In this case then Lasso is probably better

## 3-1 Ridge model score

In [35]:
# Perform grid search
print("Grid search...")
regressor = Ridge()
# Grid of values to be tested
params = {
    'alpha': [0.0, 0.0001, 0.01, 0.1, 0.5] # 0 corresponds to no regularization
}
gridsearch_ridge = GridSearchCV(regressor, param_grid = params, cv = 5) # cv : the number of folds to be used for CV
gridsearch_ridge.fit(X_train, Y_train)
print("...Done.")
print("Best hyperparameters : ", gridsearch_ridge.best_params_)
print("Best R2 score : ", gridsearch_ridge.best_score_)


Grid search...
...Done.
Best hyperparameters :  {'alpha': 0.0}
Best R2 score :  0.9462074689059687


- Ridge regularization best parameter is 0 => Ridge is not useful in this case (probably due to a small dataset)

Let's try Lasso

## 3-2 Lasso model score

In [36]:
# Perform grid search
print("Grid search...")
regressor = Lasso()
# Grid of values to be tested
params = {
    'alpha': [80, 82, 85, 86, 87, 90, 100] # 0 corresponds to no regularization
}
gridsearch_lasso = GridSearchCV(regressor, param_grid = params, cv = 5) # cv : the number of folds to be used for CV
gridsearch_lasso.fit(X_train, Y_train)
print("...Done.")
print("Best hyperparameters : ", gridsearch_lasso.best_params_)
print("Best R2 score : ", gridsearch_lasso.best_score_)

Grid search...
...Done.
Best hyperparameters :  {'alpha': 80}
Best R2 score :  0.9462261357378076


In [37]:
# Print R^2 scores
print("R2 score on training set : ", gridsearch_lasso.score(X_train, Y_train))
print("R2 score on test set : ", gridsearch_lasso.score(X_test, Y_test))
print("R2 difference (train - test) : ", gridsearch_lasso.score(X_train, Y_train)-gridsearch_lasso.score(X_test, Y_test))

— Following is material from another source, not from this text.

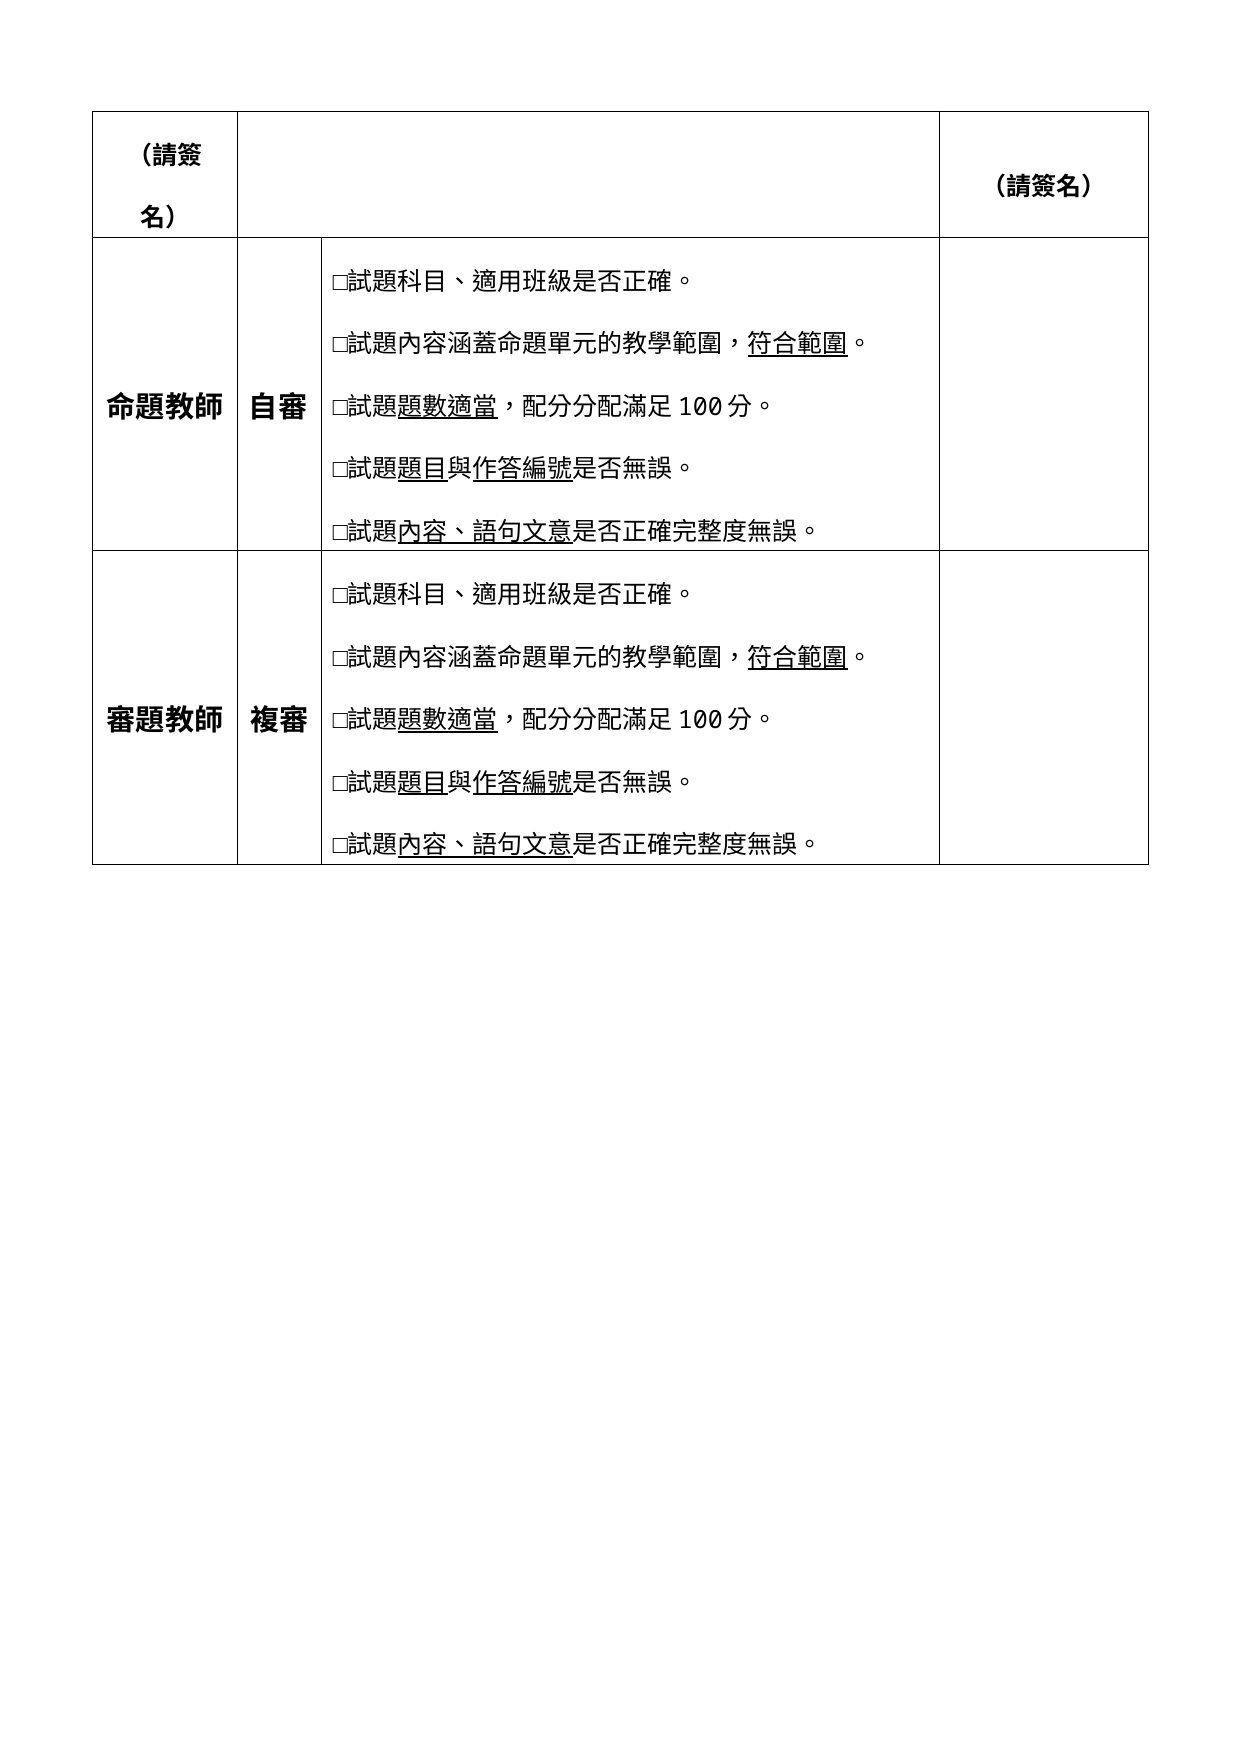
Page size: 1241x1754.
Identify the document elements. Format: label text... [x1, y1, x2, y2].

R2 score on training set :  0.9742490729981934
R2 score on test set :  0.9369848073996451
R2 difference (train - test) :  0.03726426559854834


With a regularized model using Lasso we achieve to get a difference train - test of 0.04 that is still above the standard deviation (0.0178).

# Conclusion

This model has an r2 score over 97% on train set but is ovefitting. After Lasso regularization it is still slightly overfitting.

The most important features are the stores themselves.

To complete this model could be interesting to 
- cluster the stores (by level of weekly_sales for example),
- gather more information (more raws), by day_of_week, with product details, information on promotions or any other feature that could help understanding the store's revenue.